Driven by climate change and global warming, the phenomenon of the…
— Tedros Adhanom Ghebreyesus (@DrTedros) June 28, 2026
L’Europa, ricorda il direttore generale dell’Oms Tedros Adhanom Ghebreyesus, è il continente che si riscalda più rapidamente, con un aumento delle temperature pari a circa il doppio della media globale. Un dato che rende questa estate qualcosa di diverso da una semplice parentesi meteorologica.
Città progettate per un altro clima
L’emergenza di questi giorni mette in evidenza soprattutto un limite delle città europee: sono state costruite per un clima che non esiste più. Quartieri densamente edificati, poco verde, grandi superfici asfaltate e edifici che accumulano calore amplificano l’effetto delle alte temperature, soprattutto durante la notte.
Lo dimostrano anche i dati italiani. A Torino la temperatura minima ha raggiunto 27,3 gradi, il valore più alto mai registrato dall’inizio delle misurazioni nel 1753. Milano ha sfiorato i 40 gradi, mentre diverse Regioni hanno prorogato le ordinanze che limitano il lavoro all’aperto nelle ore più calde. Nel frattempo, musei, biblioteche e chiese sono diventati rifugi climatici per cittadini e turisti, mentre i Comuni hanno rafforzato i piani di assistenza rivolti alle persone più vulnerabili. Quando l’Oms osserva che case, scuole e luoghi di lavoro europei non sono stati costruiti per temperature di questo tipo, richiama un problema di salute pubblica prima ancora che ambientale.
Cosa dicono gli studi
Sul rapporto tra questa ondata di calore e il cambiamento climatico, la comunità scientifica parla con sempre maggiore chiarezza. Secondo la World Weather Attribution, temperature così elevate nel mese di giugno sarebbero state praticamente impossibili appena cinquant’anni fa. Oggi il Pianeta è più caldo di circa 1,4 gradi rispetto all’epoca preindustriale, principalmente a causa della combustione di carbone, petrolio e gas. “Questo non sarebbe stato possibile a giugno senza il cambiamento climatico”, afferma Theodore Keeping dell’Imperial College di Londra. Dello stesso avviso Friederike Otto, cofondatrice della World Weather Attribution, secondo cui il sistema meteorologico non presenta anomalie eccezionali: a essere cambiato è il contesto climatico in cui quegli stessi fenomeni si sviluppano, rendendo possibili temperature un tempo impensabili.
La ricerca evidenzia inoltre un altro elemento spesso sottovalutato: il cosiddetto stress termico, determinato dalla combinazione di caldo e umidità, che riduce la capacità del corpo umano di raffreddarsi e aumenta il rischio di malori, ricoveri e decessi. Circa il 45% delle quasi 850 città europee analizzate ha già superato, oppure è destinato a superare, i propri record storici di stress termico nel mese di giugno.
Un rischio destinato a crescere
Anche un’analisi pubblicata dall’Economist, basata su un modello sviluppato dalla London School of Hygiene & Tropical Medicine, arriva a conclusioni analoghe. In appena tre giorni questa ondata di calore potrebbe provocare circa 12 mila decessi in eccesso in Europa. Il rischio non dipende soltanto dalla temperatura assoluta, ma anche da quanto una città sia preparata ad affrontarla. Per questo 30 gradi possono risultare più pericolosi a Manchester che a Madrid. Tra le grandi città europee, Milano figura fra quelle in cui il rischio di mortalità potrebbe aumentare maggiormente durante questa fase di caldo estremo.

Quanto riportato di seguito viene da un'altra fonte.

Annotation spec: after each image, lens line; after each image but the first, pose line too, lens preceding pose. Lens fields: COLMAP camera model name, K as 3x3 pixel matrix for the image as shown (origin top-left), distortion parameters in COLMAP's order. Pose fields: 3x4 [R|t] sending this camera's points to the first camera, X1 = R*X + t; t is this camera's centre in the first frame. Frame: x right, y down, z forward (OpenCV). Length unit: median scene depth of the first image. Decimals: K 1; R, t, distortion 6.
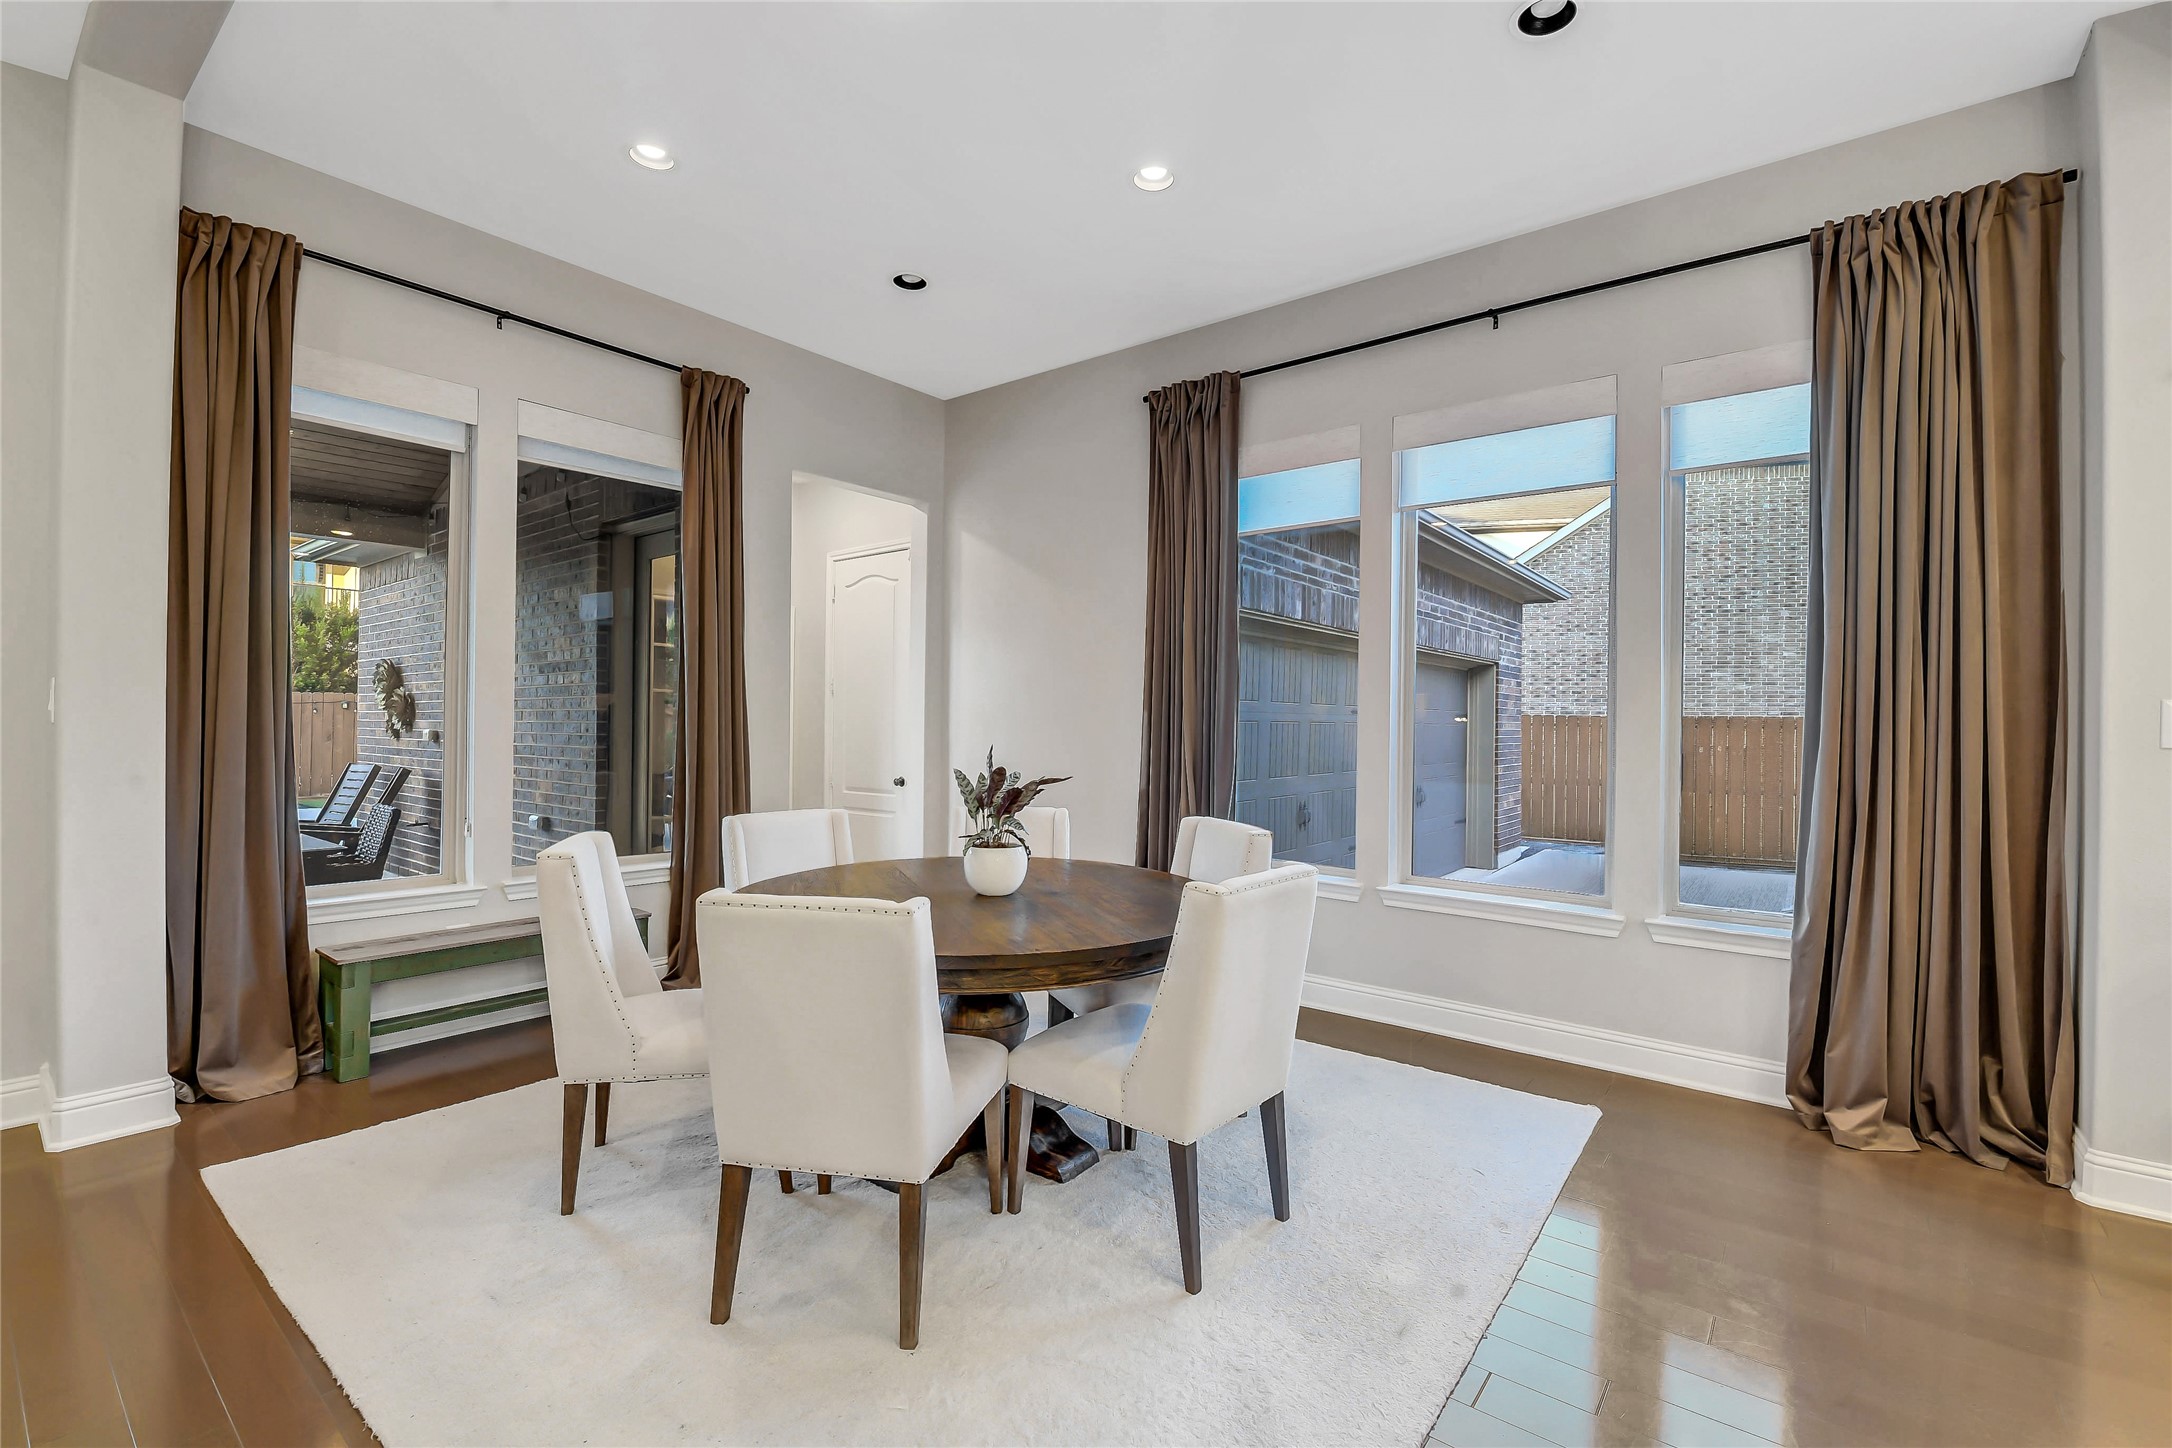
lens RADIAL K [[940.1, 0, 1082.2], [0, 940.1, 724.7], [0, 0, 1]] dist [-0.008631, -0.006061]
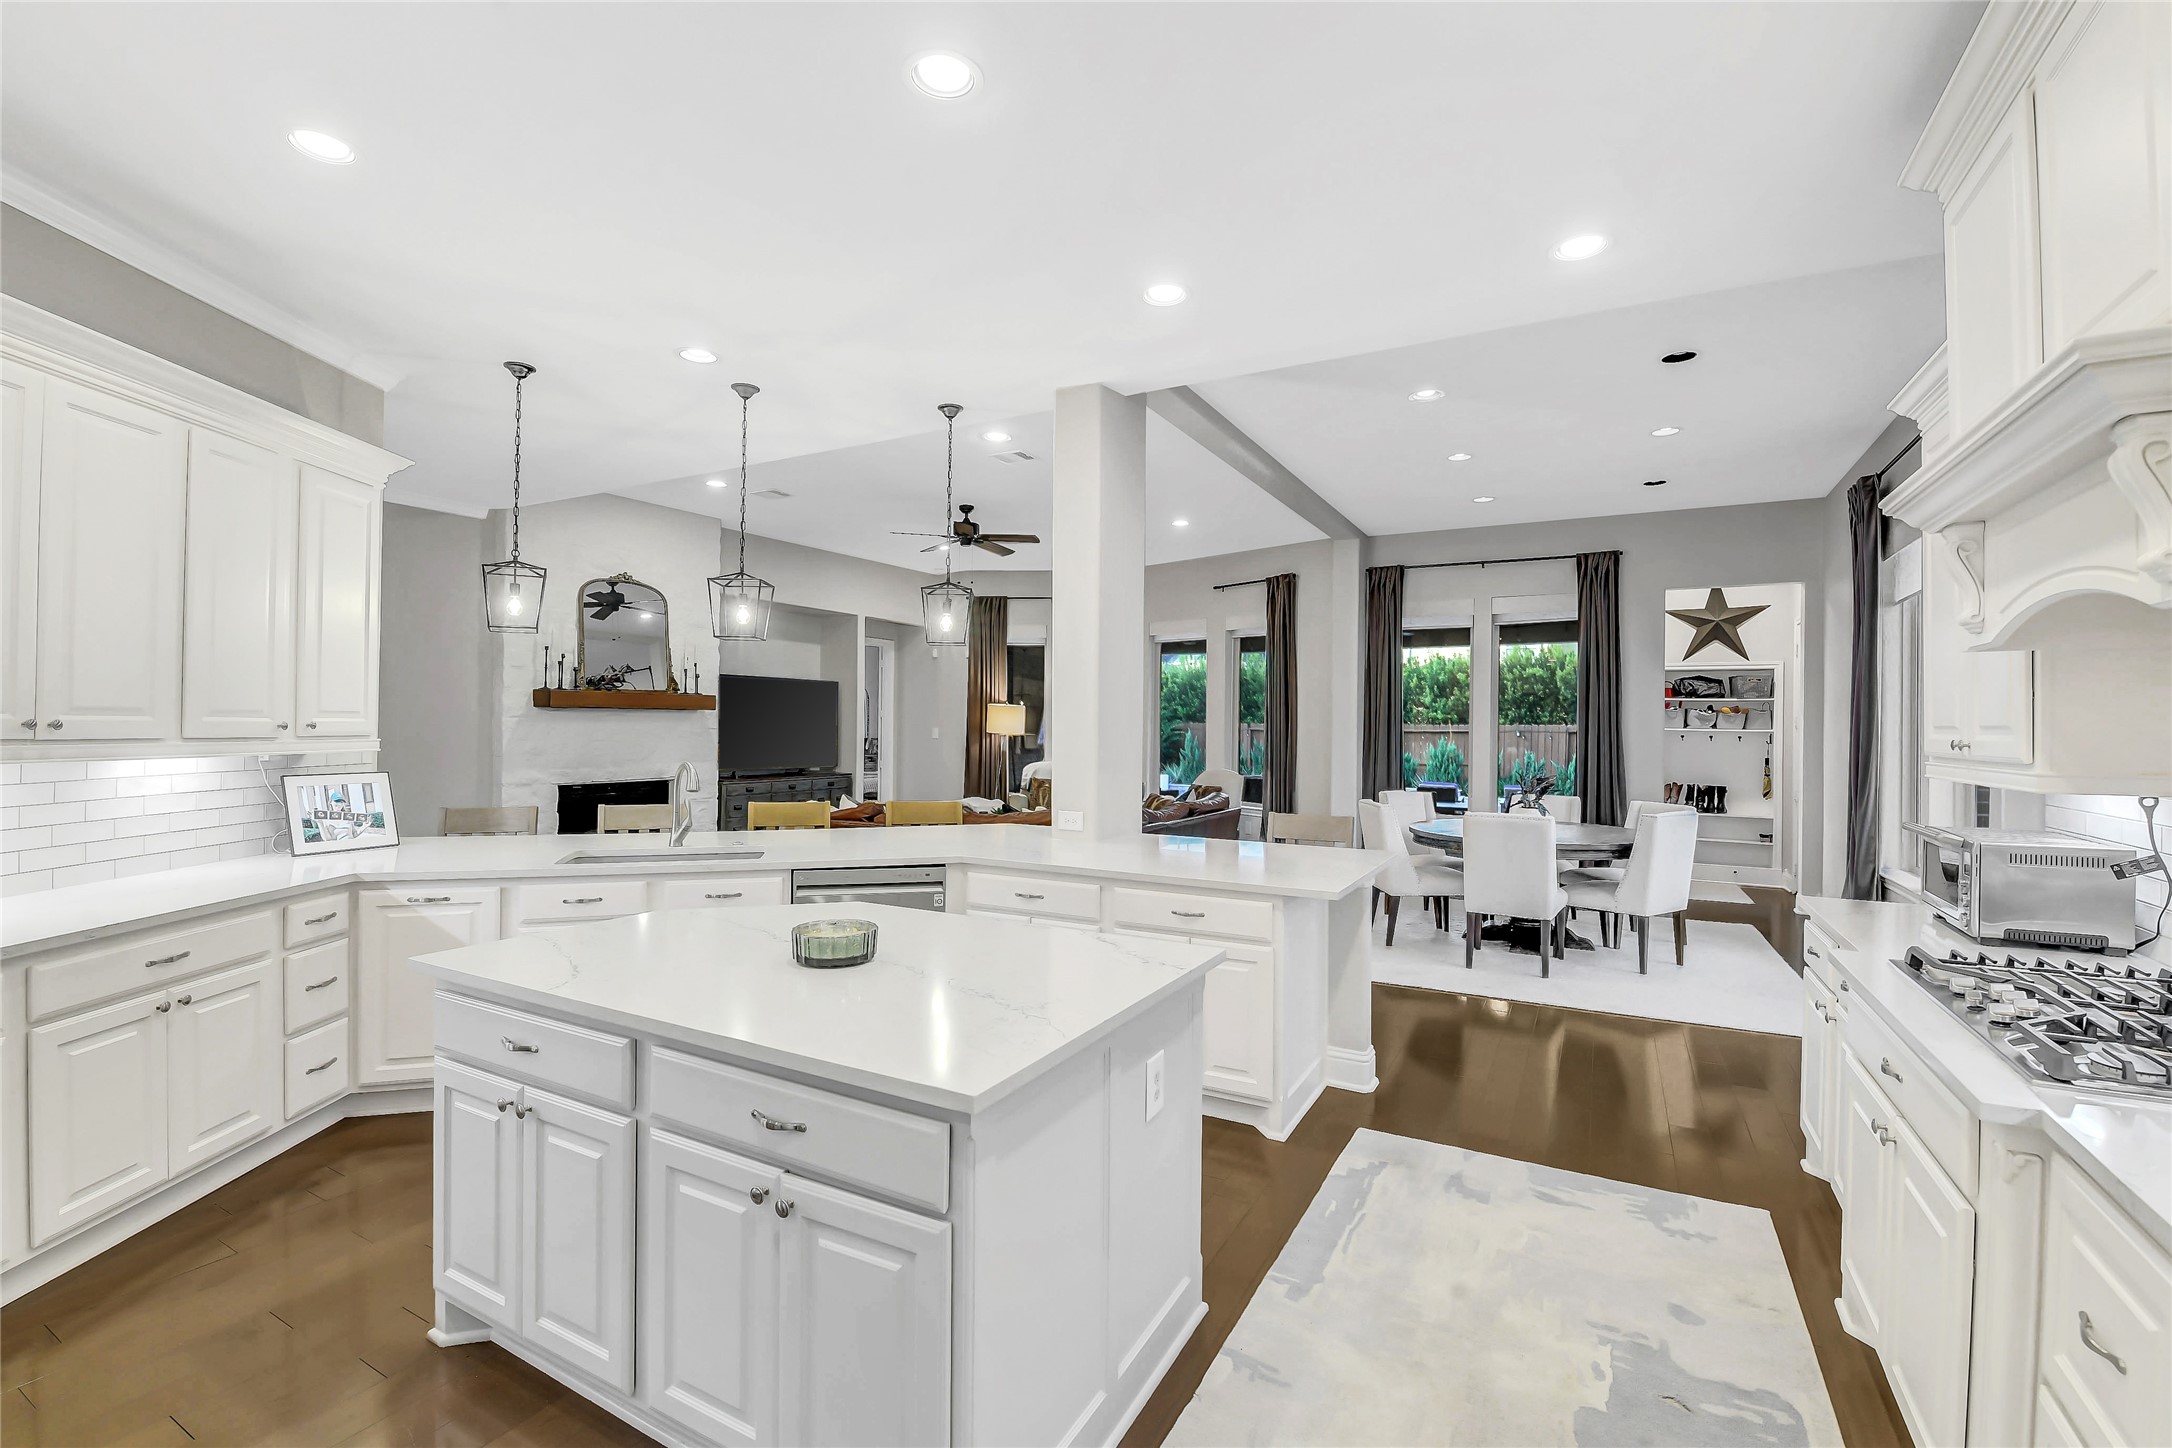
lens RADIAL K [[940.1, 0, 1087.8], [0, 940.1, 725.6], [0, 0, 1]] dist [-0.008631, -0.006061]
pose [[0.168278, -0.016311, -0.985605, 1.221873], [-0.011415, 0.999764, -0.018495, -0.005004], [0.985673, 0.014363, 0.168052, -0.247155]]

Le allerte meteo, i piani anti-caldo e le ordinanze che limitano il lavoro nelle ore più torride restano strumenti indispensabili. Ma intervengono quando il problema è già arrivato. I dati diffusi dall’Oms e le conclusioni degli studi pubblicati in questi giorni descrivono una realtà ormai difficile da ignorare: le ondate di calore rappresentano una condizione con cui città, sistemi sanitari e politiche di adattamento dovranno confrontarsi con sempre maggiore frequenza.